PESCARA. La tensione di Joe Tacopina stride con la serenità di Delio Rossi. Il presidente rossoblù non riesce a mascherare il suo stato d’animo, a differenza dell’allenatore che esibisce un saggio della sua esperienza. Le dichiarazioni di Tacopina precedono quelle di Rossi. «Sono nervoso», afferma l’avvocato statunitense in visita a Coverciano, «pensando a domani (stasera, ndc), ma ho fiducia. Credo in questo Bologna e nella sua storia». Sarebbe un duro colpo vedere sfumare la promozione, anche se Tacopina non lo ammette. «La serie A un obbligo? Ovvio che vorrei conquistarla, ma se non ci riusciremo andremo avanti. Il progetto non finirebbe, è a lunga scadenza: l'obiettivo è far tornare il Bologna una grande squadra come in passato e vincere l’ottavo scudetto». Qualche ora più tardi Delio Rossi suona la carica. «È l’epilogo della stagione», spiega l’allenatore del Bologna, «l’ultimo step e sono sicuro che ce lo giocheremo al meglio. Più che gli schemi in queste partite contano l’atteggiamento e la voglia di superare l’avversario. Dovremo essere bravi a non farci venire il braccino corto: servirà tanto coraggio. Nel calcio quando si perde una partita c’è subito la possibilità di riscattarsi. Stavolta è diverso, i play off sono come le Olimpiadi e non possiamo permetterci di sbagliare».

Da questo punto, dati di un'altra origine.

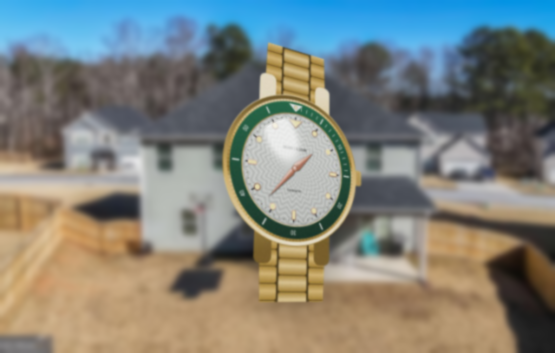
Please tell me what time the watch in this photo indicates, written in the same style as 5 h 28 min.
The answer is 1 h 37 min
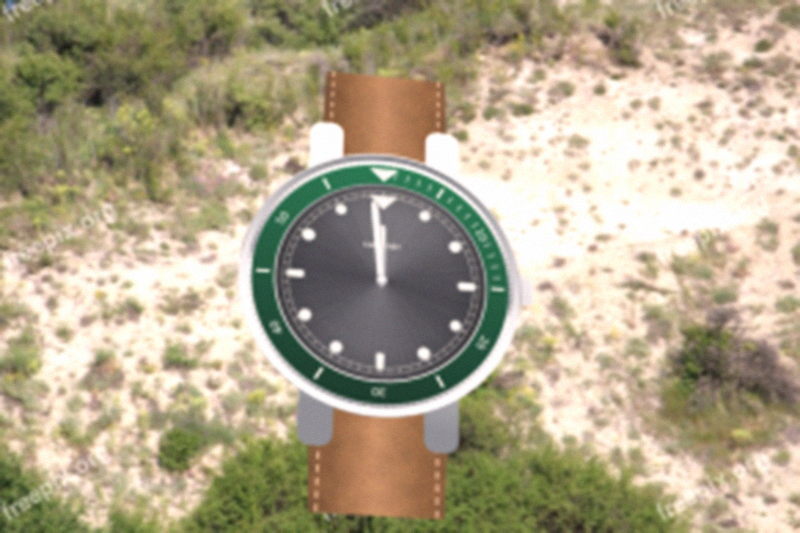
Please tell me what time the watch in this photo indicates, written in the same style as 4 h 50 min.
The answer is 11 h 59 min
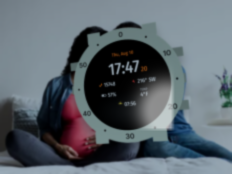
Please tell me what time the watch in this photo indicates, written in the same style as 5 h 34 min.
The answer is 17 h 47 min
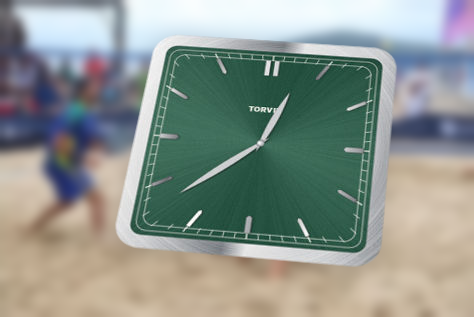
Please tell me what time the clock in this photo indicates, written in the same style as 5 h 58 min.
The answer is 12 h 38 min
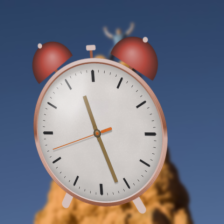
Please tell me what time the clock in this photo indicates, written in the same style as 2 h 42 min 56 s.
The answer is 11 h 26 min 42 s
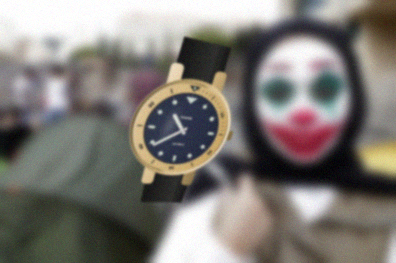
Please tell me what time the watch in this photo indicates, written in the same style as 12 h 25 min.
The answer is 10 h 39 min
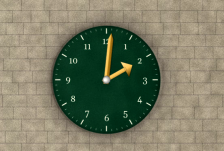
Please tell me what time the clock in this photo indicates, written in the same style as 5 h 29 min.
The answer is 2 h 01 min
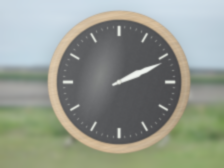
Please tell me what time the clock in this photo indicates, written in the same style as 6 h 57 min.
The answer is 2 h 11 min
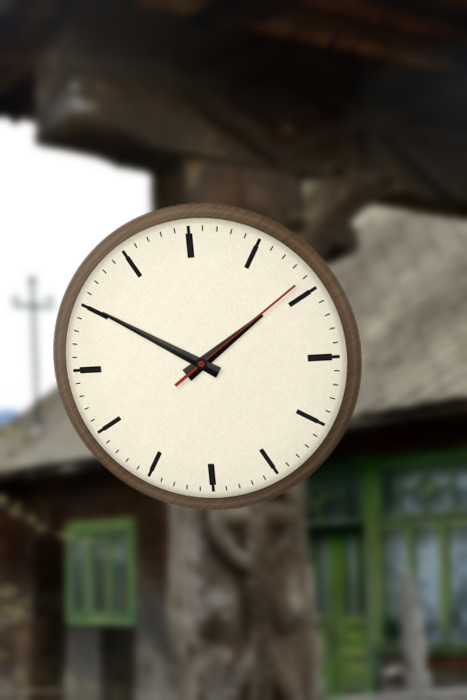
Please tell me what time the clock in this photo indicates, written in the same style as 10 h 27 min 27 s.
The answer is 1 h 50 min 09 s
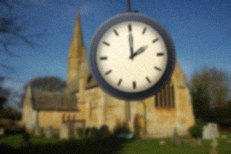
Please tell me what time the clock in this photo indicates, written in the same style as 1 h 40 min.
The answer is 2 h 00 min
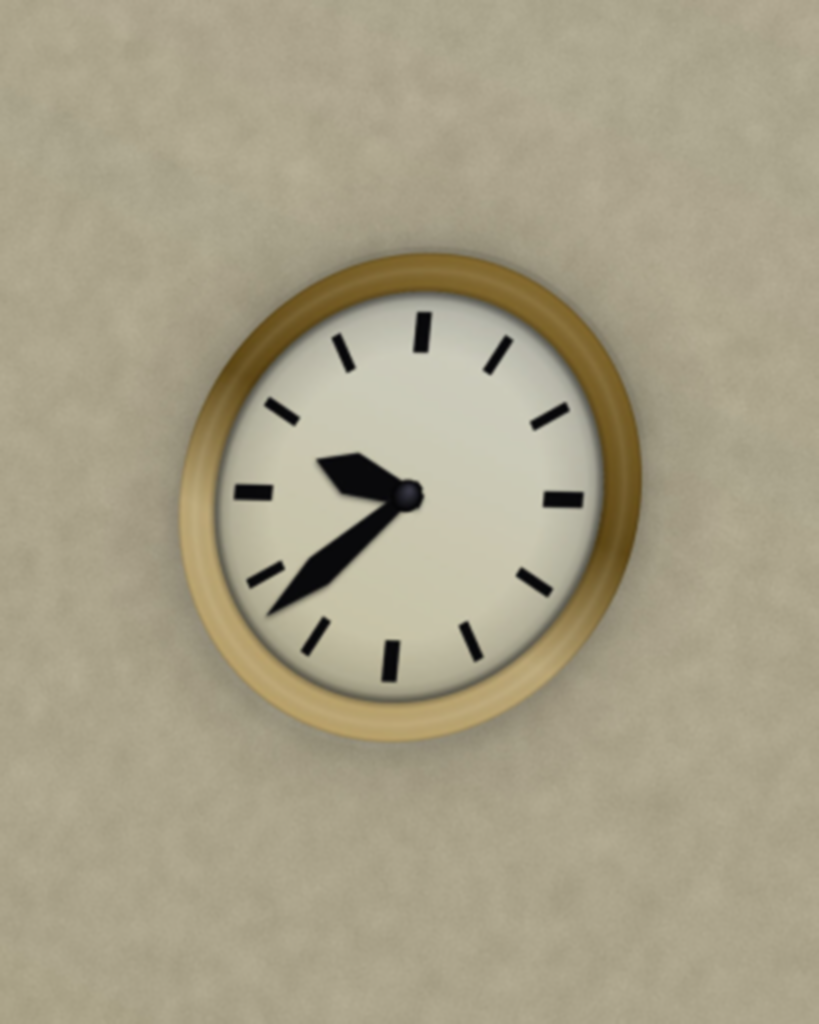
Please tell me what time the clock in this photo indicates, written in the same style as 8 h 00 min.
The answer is 9 h 38 min
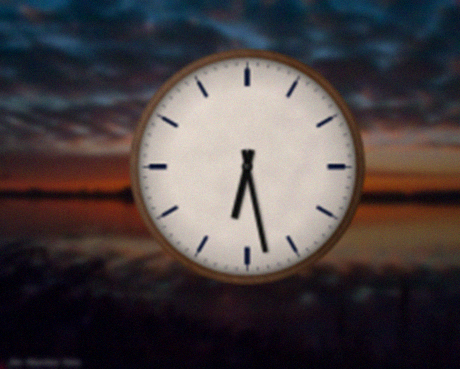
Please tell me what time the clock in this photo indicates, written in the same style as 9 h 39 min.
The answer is 6 h 28 min
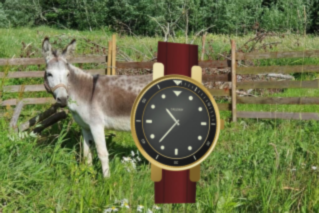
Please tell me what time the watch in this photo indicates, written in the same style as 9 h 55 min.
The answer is 10 h 37 min
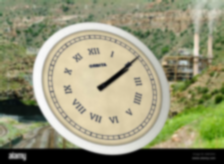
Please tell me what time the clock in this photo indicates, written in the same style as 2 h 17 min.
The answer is 2 h 10 min
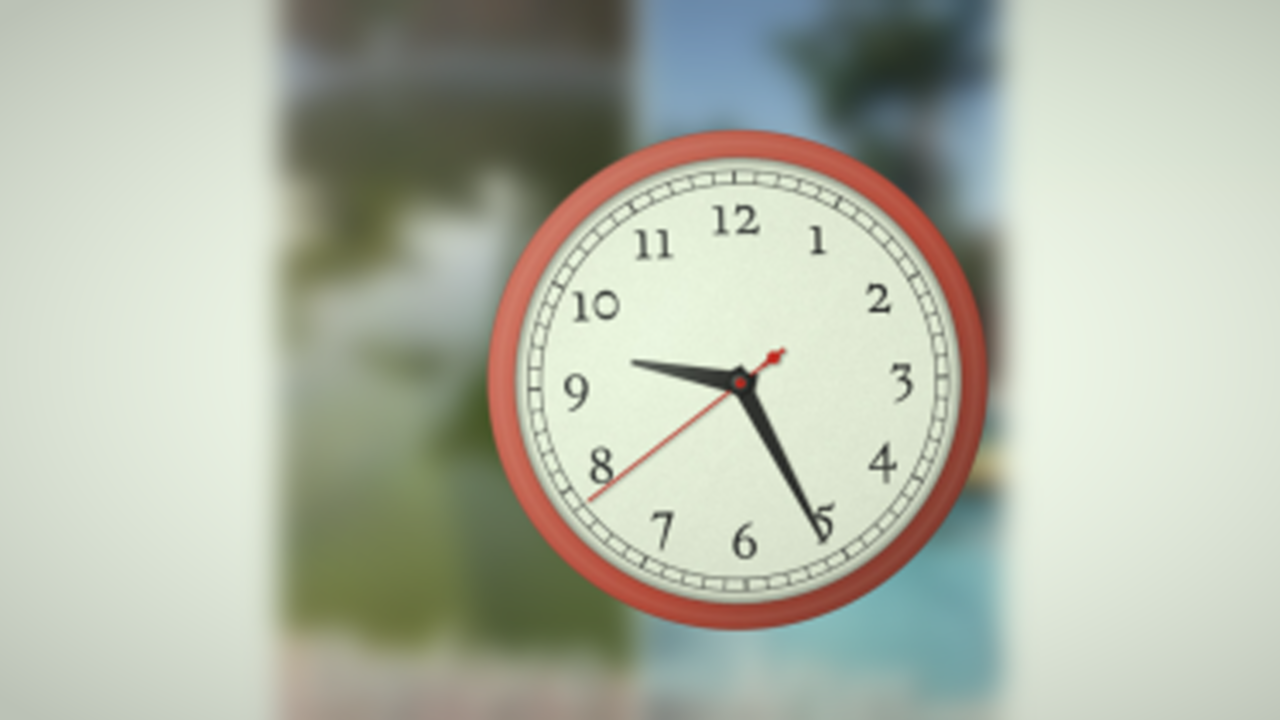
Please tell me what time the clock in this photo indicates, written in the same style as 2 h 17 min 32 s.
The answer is 9 h 25 min 39 s
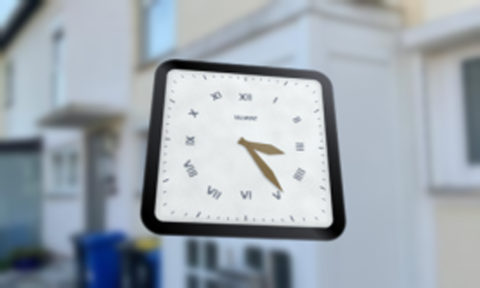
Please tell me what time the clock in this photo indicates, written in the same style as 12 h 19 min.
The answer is 3 h 24 min
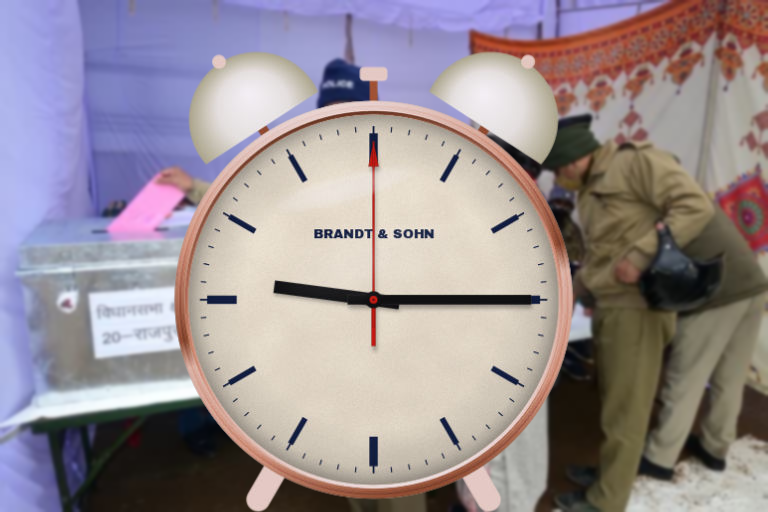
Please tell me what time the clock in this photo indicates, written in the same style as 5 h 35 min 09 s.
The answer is 9 h 15 min 00 s
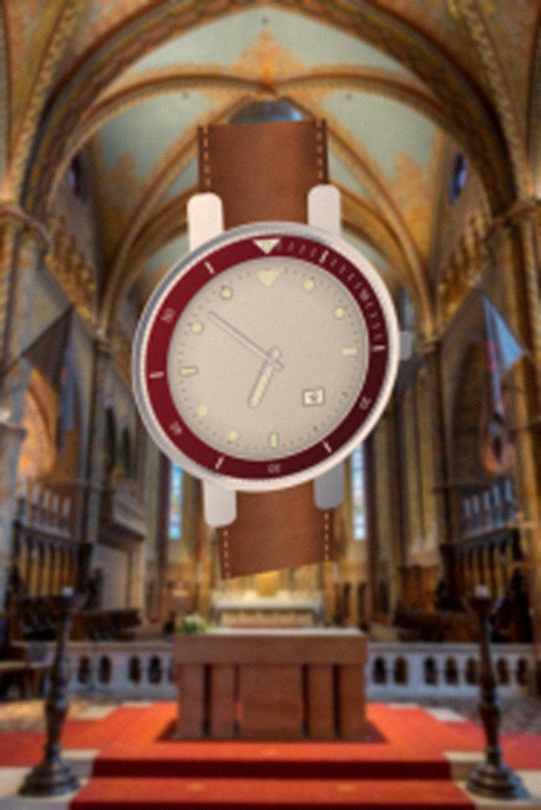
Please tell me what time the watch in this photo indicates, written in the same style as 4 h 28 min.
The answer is 6 h 52 min
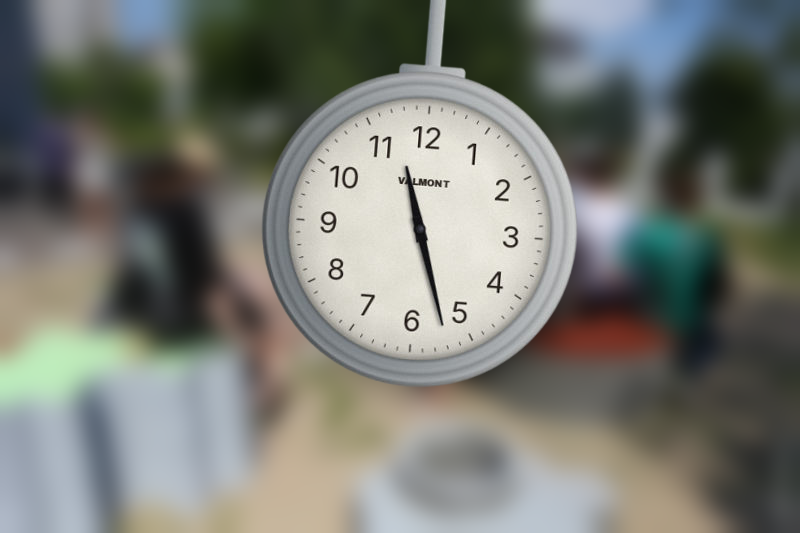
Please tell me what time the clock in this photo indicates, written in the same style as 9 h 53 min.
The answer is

Nelle ultime settimane ha lavorato sulla testa dei giocatori. «Sono venuto qui per dare una mano a questi ragazzi come un padre farebbe con i propri figli. Ai miei non ho mai detto ‘bravi’, ma sono orgoglioso di loro. Allo stesso modo ogni tanto mi arrabbio con i calciatori, però sono fiero quando li vedo lavorare. Il Bologna non è mio, ma appartiene ai tifosi. Ecco perché sono contento che tutti si siano stretti attorno alla squadra cercando di spingerla verso il posto che merita. La serie B non è la categoria che appartiene a questa città».

Bisogna evitare il rischio di giocare pensando soltanto a non prenderle. «Puntare al pareggio sarebbe una cosa deleteria. Il nostro intento è sempre quello di fare la partita, ma bisogna tenere conto anche degli avversari. Come spirito ci siamo, ma possiamo fare meglio sul piano tecnico e dell’intensità».

Per la finalissima Rossi ha convocato l’intera rosa, compreso l’infortunato Gastaldello. L’ex di turno ha qualche dubbio da sciogliere. Ad esempio in difesa, sulle fasce Mbaye e Masina potrebbero soffiare il posto a Ceccarelli e Morleo. A centrocampo ci sarà Matuzalem in regia, mentre Casarini e Laribi dovrebbero agire da mezze ali con Kristicic alle spalle di Sansone e uno tra Mancosu e Acquafresca. Se Kristicic non dovesse farcela, giocherà Laribi trequartista con Buchel in mediana.